I need to prove that this operator satisfies Ascoli-Arzelà's hypothesis.
$T: C^0[0,1] \rightarrow C^0[0,1] $, defined $Tu(x)=\int_0^x a(x,t) u(t)dt$, where $a(x,t)=C^0 ([0,1] \times [0,1])$.
Equiboundedness is okay, I need to prove equicontinuity: taken $\{ u_n \} \subset C^0[0,1], ||u_n|| \leq M$
So I take $|Tu_n(x)-Tu_n(y)| \leq \ldots \leq L|x-y| + C$ , by bounding several times. Is it enouth to conclude?
On
If you have a nice strategy to induce (uniformly) bounded $L$ and sufficiently small $C>0$ (depending on $\epsilon$, of course), then it will work. But I suspect that it cannot be implemented in most cases. You don't have to get a Lipschitz-like, very concrete bound to show equicontinuity. Here's an approach.

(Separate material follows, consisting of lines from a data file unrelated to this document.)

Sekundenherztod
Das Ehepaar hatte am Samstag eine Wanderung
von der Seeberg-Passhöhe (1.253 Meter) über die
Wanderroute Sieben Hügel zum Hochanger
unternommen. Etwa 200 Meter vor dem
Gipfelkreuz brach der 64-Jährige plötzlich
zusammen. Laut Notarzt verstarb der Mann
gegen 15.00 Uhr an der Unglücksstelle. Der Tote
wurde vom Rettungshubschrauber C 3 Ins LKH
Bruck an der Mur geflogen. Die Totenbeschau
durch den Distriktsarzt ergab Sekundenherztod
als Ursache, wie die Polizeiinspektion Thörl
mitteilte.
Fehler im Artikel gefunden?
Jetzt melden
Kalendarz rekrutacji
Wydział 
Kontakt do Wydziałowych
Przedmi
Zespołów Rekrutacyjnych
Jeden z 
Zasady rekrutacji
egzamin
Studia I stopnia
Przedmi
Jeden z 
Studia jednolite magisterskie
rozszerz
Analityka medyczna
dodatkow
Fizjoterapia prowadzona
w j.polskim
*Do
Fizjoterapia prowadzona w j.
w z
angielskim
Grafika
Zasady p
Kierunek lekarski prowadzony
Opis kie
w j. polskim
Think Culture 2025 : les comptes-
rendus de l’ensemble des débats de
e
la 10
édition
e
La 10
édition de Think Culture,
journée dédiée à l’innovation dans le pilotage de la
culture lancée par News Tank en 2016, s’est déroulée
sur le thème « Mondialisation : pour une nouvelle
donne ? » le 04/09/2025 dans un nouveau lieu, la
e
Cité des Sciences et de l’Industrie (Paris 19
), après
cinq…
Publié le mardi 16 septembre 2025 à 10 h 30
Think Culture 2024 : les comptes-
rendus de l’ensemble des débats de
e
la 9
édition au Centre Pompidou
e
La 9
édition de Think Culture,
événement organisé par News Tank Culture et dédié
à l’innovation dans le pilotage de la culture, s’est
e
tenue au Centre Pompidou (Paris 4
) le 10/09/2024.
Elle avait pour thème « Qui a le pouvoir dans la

Let $M$ be a constant such that $\sup_n \|u_n\|\le M$ and $|\alpha|\le M$, and define$$ m(\delta)=\sup\{|\alpha(t,x)-\alpha(t',x')|:|(t-t',x-x')|\le \delta\}. $$ By continuity of $\alpha$, we have $\lim\limits_{\delta\to 0^+}m(\delta)=0.$ Let $\epsilon>0$ be given and we can find $\delta>0$ such that $m(\delta)\le \epsilon/M$. Note that we can choose $\delta$ so that $\delta<\epsilon/M^2$. We find that for all $0\le x- y\le \delta$ and $n\ge 1$, $$\begin{eqnarray} |Tu_n(x)-Tu_n(y)|&\le&\int_0^y |\alpha(x,t)-\alpha(y,t)||u_n(t)|\mathrm{d}t+\int_y^x |\alpha(x,t)||u_n(t)|\mathrm{d}t\\&\le& Mm(\delta)+M^2 \delta <2\epsilon. \end{eqnarray}$$ This verifies equicontinuity of $(Tu_n)$ as desired.
You need to prove that for every $\varepsilon > 0$ and $x \in [0,1]$ there is a $\delta > 0$ such that $|x-y| < \delta$ implies that $|Tu_n(x) - Tu_n(y)| < \varepsilon$. The kind of upper bound you exhibit is insufficient to do this (assuming from context that $C$ is a positive constant) since for $\varepsilon = C/2$ your upper bound is always bigger than $\varepsilon$.
Instead, assume without loss of generality that $y > x$ and bound \begin{align*} |Tu_n(x) - Tu_n(y)| &= \bigg| \int_0^x (a(x,t) - a(y,t)) u_n(t) dt + \int_x^y a(y,t) u_n(t) dt \bigg| \\ & \leq \int_0^x |a(x,t) - a(y,t)| |u_n(t)| dt + \int_x^y |a(y,t) u_n(t)| dt \\& \leq \int_0^x |a(x,t) - a(y,t)| M dt + M \|a\|_\infty |y-x| \end{align*} Now $a$ is continuous on a compact set and hence uniformly continuous so there is a $\delta < (2M \|a\|_\infty)^{-1} \varepsilon$ such that $|x-y| < \delta$ implies that $|a(x,t) - a(y,t)| \leq M^{-1} \frac{\varepsilon}{2}$ for every $t$. So for $|x-y| < \delta$, \begin{align} |Tu_n(x) - Tu_n(y)| < \int_0^x \frac{\varepsilon}{2} dt + \frac{\varepsilon}{2} \leq \varepsilon \end{align} as desired.